2020年 9月 1日 「7.1.3 構造(structure)」 を読む >> 目次に もどる


 「構造」 というのは、日常の用法では なんらかの材料を使って それらを組み立てて構成された全体のことですが、数学では集合の元 (element、要素) のあいだに相互関係を導入した考えかたのことを云います。集合 (セット) というのは、以前に述べたように、元どうしの関係を無視して、元が集まった モノ を云います。それらの元に対して無矛盾な規則 (公理系) を適用して 相互関係を打ち立てれば、「構造」 をつくることになります。「構造」 という考えかたは、ブルバキ が導入したそうです。ブルバキ は、(数学上の)「構造」 を次の 3つに分類しました──

    1. 代数的構造

    2. 順序的構造

    3. 位相的構造

 これらの構造が どういうものであるかは 「いざない」 を読んでください (あるいは、「いざない」 を読まなくてもいい [ 笑 ]、さしあたり 代数・順序・位相の大まかな考えかた [ すなわち、加減乗除・大小・遠近 ] さえ知っていればいい)。これらの分類は あくまで大まかな範疇であって、或る一つの構造が上記の 3つのうちのどれかに [ どれかにしか ] あてはまらないという訳ではなく、2つ以上に あてはまることもあります──たとえば、実数のように、加減乗除の代数的構造と、a < b のような順序的構造と、2点の遠近のような位相的構造を兼ね備えていることもあります。いずれにしても、ここで最も大切なことは、「構造 (数学的構造)」 というのは、なんらかの集合を対象にして、無矛盾な 「生成規則」(演算規則) を適用して作られる、ということです(*)

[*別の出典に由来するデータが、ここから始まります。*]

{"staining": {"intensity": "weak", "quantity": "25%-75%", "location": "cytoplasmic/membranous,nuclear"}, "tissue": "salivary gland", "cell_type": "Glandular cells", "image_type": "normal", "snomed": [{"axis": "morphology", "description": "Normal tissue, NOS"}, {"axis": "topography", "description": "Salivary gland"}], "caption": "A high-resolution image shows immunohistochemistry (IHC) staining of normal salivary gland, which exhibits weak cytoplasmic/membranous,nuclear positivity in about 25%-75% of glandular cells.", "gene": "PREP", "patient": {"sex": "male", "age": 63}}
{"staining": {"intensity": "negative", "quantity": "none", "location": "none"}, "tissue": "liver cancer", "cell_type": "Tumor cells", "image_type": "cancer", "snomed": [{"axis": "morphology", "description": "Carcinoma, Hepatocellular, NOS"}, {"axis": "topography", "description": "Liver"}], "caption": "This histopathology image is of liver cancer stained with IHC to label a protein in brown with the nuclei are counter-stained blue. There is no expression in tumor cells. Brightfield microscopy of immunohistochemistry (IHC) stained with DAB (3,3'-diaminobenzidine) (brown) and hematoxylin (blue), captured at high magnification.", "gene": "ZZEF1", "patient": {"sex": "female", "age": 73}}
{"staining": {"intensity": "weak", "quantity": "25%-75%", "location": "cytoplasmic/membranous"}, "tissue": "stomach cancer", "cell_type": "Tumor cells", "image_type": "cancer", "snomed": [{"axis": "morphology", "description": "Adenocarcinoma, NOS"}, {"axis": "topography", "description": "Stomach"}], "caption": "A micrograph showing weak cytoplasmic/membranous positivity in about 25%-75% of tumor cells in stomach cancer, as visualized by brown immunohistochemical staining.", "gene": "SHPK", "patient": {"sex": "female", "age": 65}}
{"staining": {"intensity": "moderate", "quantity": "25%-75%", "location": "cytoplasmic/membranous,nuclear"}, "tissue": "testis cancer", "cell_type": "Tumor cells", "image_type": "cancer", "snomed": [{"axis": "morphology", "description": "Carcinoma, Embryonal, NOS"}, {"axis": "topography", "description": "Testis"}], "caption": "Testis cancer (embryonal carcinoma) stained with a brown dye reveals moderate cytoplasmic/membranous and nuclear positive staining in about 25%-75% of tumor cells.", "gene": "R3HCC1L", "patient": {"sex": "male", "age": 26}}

 ちなみに、モデル TM は、命題を扱っているので──現実的事態を写像した集合に対しての命題を扱っているので──、基本的には順序的構造です。そして、当然ながら、(妥当な)「構造」 を作るためには、(無矛盾の)「生成規則」 (演算規則) を示さなければならない。モデル TM は その構造を作るための 「文法」(「関係」 の生成規則) の体系です。すなわち、モデル TM は、現実的事態を写像する [ 順序的構造を構成する ] 規則群なのです。

 
(*) 「生成規則」を作る人は、「論理」 そのものを無視することはできない。すなわち、彼が作る規則 (公理系) のなかに内部矛盾があることは許されない [ 無矛盾でなければならない」。理論を作るための前提 (公理) として 「どんな前提を選ぶか」 は自由だけれど、どんな天才的数学者でも 「論理規則」 を無視することは許されない。